Mr. Mishra looked at Bittu and asked, “What is the difference between what the BJP wants and India’s economic policy between 1947 and when Rajiv Gandhi came to power?” Mr. Mishra was smiling, as he always did when he knew more about something than the person he was talking with.
“I used to know,” Bittu said, smiling slightly, almost like a shy child, “but I’ve forgotten.”
“All right, then tell me, what will the repatriation policy for these companies be? If they have to keep seventy paisas of every rupee they earn here in the country for five years after earning it, what does that mean for the economy?”
“This is difficult,” said Shakuntala. Mr. Mishra smiled at her and then turned his attention back to Bittu.
“I don’t know,” Bittu answered with the same smile.
“What about other countries like
India? Taiwan. South Korea. Egypt. Algeria. Turkey. How did they manage their economies? What did they do which would not work here?”
Bittu kept quiet.
I did not know the answers either. I was busy wondering what I would say to Anita later this afternoon.

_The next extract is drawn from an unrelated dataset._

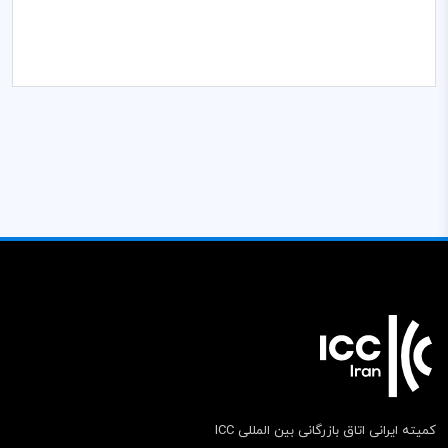
کمیته ایرانی اتاق بازرگانی بین المللی ICC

Mr. Mishra waited a moment before he went on. “If you don’t know India’s old economic history, if you don’t know how India treats foreign companies now, if you don’t know what other poor countries have done to save themselves, then why do you talk so loudly?” His voice rose as he spoke, and by the time he had finished, he looked ready to jump up and shake a finger.
“So you know everything and I know nothing,” Bittu said.
Mr. Mishra hesitated. “No. I just know a lot more about this thing,” he answered hesitantly.
“I know something which you couldn’t know in ten years.”
Finally Mr. Mishra recognized that this argument was the center of the room’s attention. He looked around him. “I don’t know that much.”
“Om,” Bittu shouted. Mr. Mishra, baffled no doubt at this display of religion, nodded and smiled. This enraged Bittu even more. “Om,” he shouted again. “The universe begins with om.” Mr. Mishra opened his mouth and Bittu boomed, “Om.”
At that moment, Krishna arrived. Because my fight with my brothers was common knowledge, his arrival brought the cardplaying children back to the living room. The world has changed, I thought.
Anita was the only one who did not come to the living room. Shakuntala went and tried getting her, but Anita said she had too much work.
Krishna sat down beside me. Rajesh moved to a stool near Mr. Mishra. At first, Krishna seemed to want us to ignore him. He was dressed in a white kurta pajama, and this made him look particularly humble. He watched the room with a glass of water balanced on one knee. Despite the small conversations which kept opening and closing, the room’s attention was focused on him, and whenever it appeared to drift, Krishna would speak a word or two and draw it back to himself.
One of the children finally broached the subject. “We haven’t seen you in a long time.”